My friend was paraphrasing the old joke about the Jew, stranded on a desert island, who builds two synagogues: one he attends, and one he would never step foot in. And her answer was more than partly tongue-in-cheek. But the more I thought about it, the more it seemed that her transformation of the joke, replacing the synagogue with a book club, was highly suggestive about the influence of book groups in Jewish life today.
Taking my friend's lead, I would like to propose the following argument: Jewish book clubs are today's havurot, attracting people not because of the intensity of a ritual-based community, but because of the fluidity of a culture-based one.
Thirty years ago, the havurah movement helped redefine Jewish life by offering a model of Jewish engagement that emphasized the intimate over the remote, the democratic over the hierarchical, the organic over the directed, and the active over the passive. Women and men had equal roles in this new community unit, and intellectual learning proceeded according to the interests and educational levels of the participants.
This sounds a lot like your average Jewish book group, a kind of "cultural havurah" that is often self-generated, self-motivated, small in scale and sensitive to the changing needs of its members. A generation ago, havurot drew in Jews unhappy with the increasingly large-scale post-war Jewish synagogues.
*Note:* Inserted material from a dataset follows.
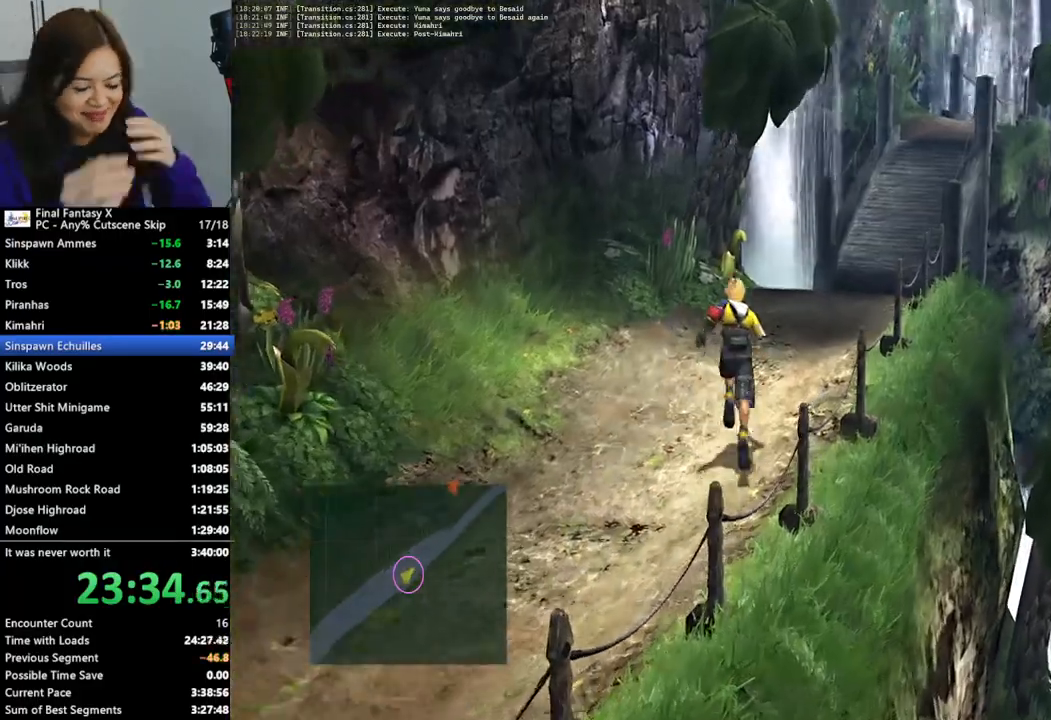
{"buttons": [], "left_stick": "up-right", "right_stick": "center"}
Many, if not most, of these people had some Jewish background, and wanted to be part of an ongoing Jewish association that reflected the values of both the counter-culture and a small, traditional community of learning.
Today, Jewish book groups attract not just traditionally affiliated Jews, including those who grew up with havurot, but those Jews for whom a book club (and by extension Jewish culture) is the only expression of Jewish life they are comfortable with.
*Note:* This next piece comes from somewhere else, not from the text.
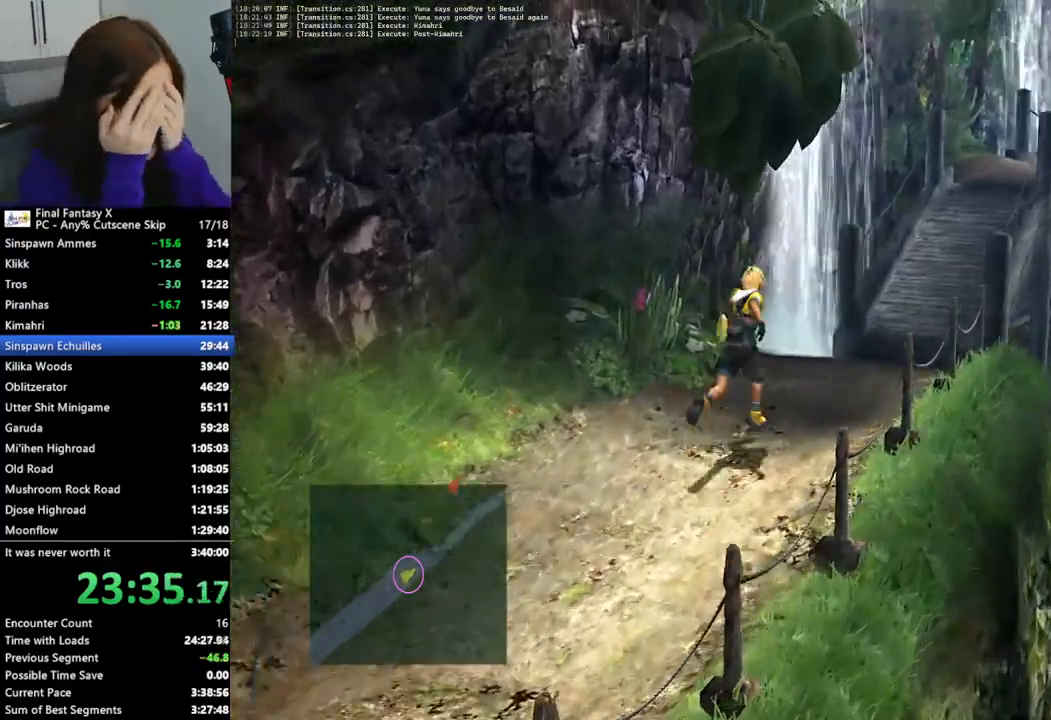
{"buttons": [], "left_stick": "up-right", "right_stick": "center", "events": []}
We live in a cultural world today. Whether it is the pervasive influence of the mass media, or the way politics has become mostly performance art, we increasingly look to the language and symbols of culture to structure our lives. The New York Times' Frank Rich may be our most important social and political critic because he understands that culture is the key to understanding American society.
This is true for the American Jewish community as well. Study after study suggests that most Jews consider themselves to be "cultural" rather than "religious" Jews, and that they are more likely to attend a Jewish film or book group than a synagogue service.
So it's natural, perhaps, that our communities, traditionally defined by religious institution, neighborhood, or guild, have become more cultural as well. And these new cultural communities (whether evanescent like a concert, or somewhat more stable like a long-standing book group) offer both a gateway into Jewish life, as well as a challenge to traditional ideas of transmitting Jewish identity.
The communal bonds of a book group, whether held at a Jewish institution or a private home, are relatively weak. This is probably one of the factors that draws otherwise unaffiliated Jews to it. Book club members meet episodically; their spiritual, social and familial concerns are filtered through a piece of literature; they are not financially bound to the group; they are not reliant on it for life cycle events; and they can leave any time with a minimum of disruption to their lives. This is not quite the "virtual" community made popular by the web and the anonymity it offers, but it is a kind of middle ground between that and more traditional communities.
The challenge is in transforming this new cultural institution into something that can influence the next generation, without losing the ambivalent feeling of semi-belonging that draws so many people to it in the first place.
The answer will come in a generation, when Jewish book groups have the potential to become multi-generational, bloom into something new, or fold up, a transitory phenomenon as Judaism marches further into the 21st century.
Dan Schifrin, director of literary programs at the National Foundation for Jewish Culture, is also a book group facilitator and novelist.